- [Assignment]:
The data shown below should all be retyped exactly.

- [The records]:

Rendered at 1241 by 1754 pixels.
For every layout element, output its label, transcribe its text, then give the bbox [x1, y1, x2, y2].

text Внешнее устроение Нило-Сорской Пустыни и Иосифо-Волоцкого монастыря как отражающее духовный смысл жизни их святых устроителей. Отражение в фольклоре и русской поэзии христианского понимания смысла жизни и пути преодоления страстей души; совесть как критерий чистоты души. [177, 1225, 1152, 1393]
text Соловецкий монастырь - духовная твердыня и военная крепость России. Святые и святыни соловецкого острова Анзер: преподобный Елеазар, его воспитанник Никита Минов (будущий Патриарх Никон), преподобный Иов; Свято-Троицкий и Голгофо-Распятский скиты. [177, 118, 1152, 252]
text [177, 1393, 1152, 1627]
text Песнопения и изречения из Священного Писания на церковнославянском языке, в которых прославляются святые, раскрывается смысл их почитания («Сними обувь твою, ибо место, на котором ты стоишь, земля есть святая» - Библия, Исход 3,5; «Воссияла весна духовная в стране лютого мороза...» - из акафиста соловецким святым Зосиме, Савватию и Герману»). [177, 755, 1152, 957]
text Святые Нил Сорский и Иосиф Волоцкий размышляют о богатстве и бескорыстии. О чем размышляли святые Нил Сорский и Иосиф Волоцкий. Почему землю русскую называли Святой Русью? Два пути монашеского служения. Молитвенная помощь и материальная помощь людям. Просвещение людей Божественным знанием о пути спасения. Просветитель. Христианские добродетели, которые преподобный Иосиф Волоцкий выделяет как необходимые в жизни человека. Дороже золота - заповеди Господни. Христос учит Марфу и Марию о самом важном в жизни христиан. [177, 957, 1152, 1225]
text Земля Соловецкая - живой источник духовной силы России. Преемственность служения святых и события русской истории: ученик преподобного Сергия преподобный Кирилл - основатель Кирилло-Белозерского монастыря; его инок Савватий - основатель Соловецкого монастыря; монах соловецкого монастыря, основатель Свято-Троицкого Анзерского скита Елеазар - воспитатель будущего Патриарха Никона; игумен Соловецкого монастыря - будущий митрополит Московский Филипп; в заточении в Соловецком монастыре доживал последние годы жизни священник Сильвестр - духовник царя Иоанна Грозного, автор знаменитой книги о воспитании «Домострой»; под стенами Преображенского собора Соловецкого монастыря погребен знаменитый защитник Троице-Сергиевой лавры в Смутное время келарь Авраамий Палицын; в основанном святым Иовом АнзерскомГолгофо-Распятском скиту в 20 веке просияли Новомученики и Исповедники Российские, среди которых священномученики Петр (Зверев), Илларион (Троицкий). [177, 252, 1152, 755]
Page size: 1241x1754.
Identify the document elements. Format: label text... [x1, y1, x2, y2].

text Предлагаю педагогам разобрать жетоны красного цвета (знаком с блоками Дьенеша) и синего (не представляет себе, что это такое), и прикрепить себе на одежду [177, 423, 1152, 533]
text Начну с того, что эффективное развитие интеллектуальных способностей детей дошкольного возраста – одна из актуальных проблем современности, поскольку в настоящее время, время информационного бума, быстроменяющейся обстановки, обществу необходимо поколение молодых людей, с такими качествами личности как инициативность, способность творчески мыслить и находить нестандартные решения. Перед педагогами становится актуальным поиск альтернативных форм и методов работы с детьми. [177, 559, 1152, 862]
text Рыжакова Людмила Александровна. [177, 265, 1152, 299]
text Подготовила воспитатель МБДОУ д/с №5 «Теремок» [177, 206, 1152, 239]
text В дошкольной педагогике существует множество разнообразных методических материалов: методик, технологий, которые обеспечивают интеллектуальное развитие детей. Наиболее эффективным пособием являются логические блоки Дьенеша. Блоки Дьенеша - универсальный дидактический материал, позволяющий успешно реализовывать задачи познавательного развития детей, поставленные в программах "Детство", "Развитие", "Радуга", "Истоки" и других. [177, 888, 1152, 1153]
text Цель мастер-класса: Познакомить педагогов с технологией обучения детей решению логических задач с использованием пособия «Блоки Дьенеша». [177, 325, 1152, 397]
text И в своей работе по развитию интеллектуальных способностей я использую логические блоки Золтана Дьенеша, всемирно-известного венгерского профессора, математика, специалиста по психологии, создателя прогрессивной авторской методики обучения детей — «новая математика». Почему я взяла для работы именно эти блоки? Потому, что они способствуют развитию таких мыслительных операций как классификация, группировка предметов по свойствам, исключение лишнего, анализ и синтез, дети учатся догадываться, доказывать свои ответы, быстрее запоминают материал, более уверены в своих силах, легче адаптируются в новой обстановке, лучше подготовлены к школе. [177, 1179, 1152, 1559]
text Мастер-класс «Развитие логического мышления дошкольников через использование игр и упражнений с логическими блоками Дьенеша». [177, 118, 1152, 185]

- [Reply]:
Rendered at 1241 by 1754 pixels.
For every layout element, output its label, transcribe its text, then give the bbox [x1, y1, x2, y2].

text Внешнее устроение Нило-Сорской Пустыни и Иосифо-Волоцкого монастыря как отражающее духовный смысл жизни их святых устроителей. Отражение в фольклоре и русской поэзии христианского понимания смысла жизни и пути преодоления страстей души; совесть как критерий чистоты души. [177, 1225, 1152, 1393]
text Соловецкий монастырь - духовная твердыня и военная крепость России. Святые и святыни соловецкого острова Анзер: преподобный Елеазар, его воспитанник Никита Минов (будущий Патриарх Никон), преподобный Иов; Свято-Троицкий и Голгофо-Распятский скиты. [177, 118, 1152, 252]
text [177, 1393, 1152, 1627]
text Песнопения и изречения из Священного Писания на церковнославянском языке, в которых прославляются святые, раскрывается смысл их почитания («Сними обувь твою, ибо место, на котором ты стоишь, земля есть святая» - Библия, Исход 3,5; «Воссияла весна духовная в стране лютого мороза...» - из акафиста соловецким святым Зосиме, Савватию и Герману»). [177, 755, 1152, 957]
text Святые Нил Сорский и Иосиф Волоцкий размышляют о богатстве и бескорыстии. О чем размышляли святые Нил Сорский и Иосиф Волоцкий. Почему землю русскую называли Святой Русью? Два пути монашеского служения. Молитвенная помощь и материальная помощь людям. Просвещение людей Божественным знанием о пути спасения. Просветитель. Христианские добродетели, которые преподобный Иосиф Волоцкий выделяет как необходимые в жизни человека. Дороже золота - заповеди Господни. Христос учит Марфу и Марию о самом важном в жизни христиан. [177, 957, 1152, 1225]
text Земля Соловецкая - живой источник духовной силы России. Преемственность служения святых и события русской истории: ученик преподобного Сергия преподобный Кирилл - основатель Кирилло-Белозерского монастыря; его инок Савватий - основатель Соловецкого монастыря; монах соловецкого монастыря, основатель Свято-Троицкого Анзерского скита Елеазар - воспитатель будущего Патриарха Никона; игумен Соловецкого монастыря - будущий митрополит Московский Филипп; в заточении в Соловецком монастыре доживал последние годы жизни священник Сильвестр - духовник царя Иоанна Грозного, автор знаменитой книги о воспитании «Домострой»; под стенами Преображенского собора Соловецкого монастыря погребен знаменитый защитник Троице-Сергиевой лавры в Смутное время келарь Авраамий Палицын; в основанном святым Иовом АнзерскомГолгофо-Распятском скиту в 20 веке просияли Новомученики и Исповедники Российские, среди которых священномученики Петр (Зверев), Илларион (Троицкий). [177, 252, 1152, 755]
Page size: 1241x1754.
Identify the document elements. Format: label text... [x1, y1, x2, y2].

text Предлагаю педагогам разобрать жетоны красного цвета (знаком с блоками Дьенеша) и синего (не представляет себе, что это такое), и прикрепить себе на одежду [177, 423, 1152, 533]
text Начну с того, что эффективное развитие интеллектуальных способностей детей дошкольного возраста – одна из актуальных проблем современности, поскольку в настоящее время, время информационного бума, быстроменяющейся обстановки, обществу необходимо поколение молодых людей, с такими качествами личности как инициативность, способность творчески мыслить и находить нестандартные решения. Перед педагогами становится актуальным поиск альтернативных форм и методов работы с детьми. [177, 559, 1152, 862]
text Рыжакова Людмила Александровна. [177, 265, 1152, 299]
text Подготовила воспитатель МБДОУ д/с №5 «Теремок» [177, 206, 1152, 239]
text В дошкольной педагогике существует множество разнообразных методических материалов: методик, технологий, которые обеспечивают интеллектуальное развитие детей. Наиболее эффективным пособием являются логические блоки Дьенеша. Блоки Дьенеша - универсальный дидактический материал, позволяющий успешно реализовывать задачи познавательного развития детей, поставленные в программах "Детство", "Развитие", "Радуга", "Истоки" и других. [177, 888, 1152, 1153]
text Цель мастер-класса: Познакомить педагогов с технологией обучения детей решению логических задач с использованием пособия «Блоки Дьенеша». [177, 325, 1152, 397]
text И в своей работе по развитию интеллектуальных способностей я использую логические блоки Золтана Дьенеша, всемирно-известного венгерского профессора, математика, специалиста по психологии, создателя прогрессивной авторской методики обучения детей — «новая математика». Почему я взяла для работы именно эти блоки? Потому, что они способствуют развитию таких мыслительных операций как классификация, группировка предметов по свойствам, исключение лишнего, анализ и синтез, дети учатся догадываться, доказывать свои ответы, быстрее запоминают материал, более уверены в своих силах, легче адаптируются в новой обстановке, лучше подготовлены к школе. [177, 1179, 1152, 1559]
text Мастер-класс «Развитие логического мышления дошкольников через использование игр и упражнений с логическими блоками Дьенеша». [177, 118, 1152, 185]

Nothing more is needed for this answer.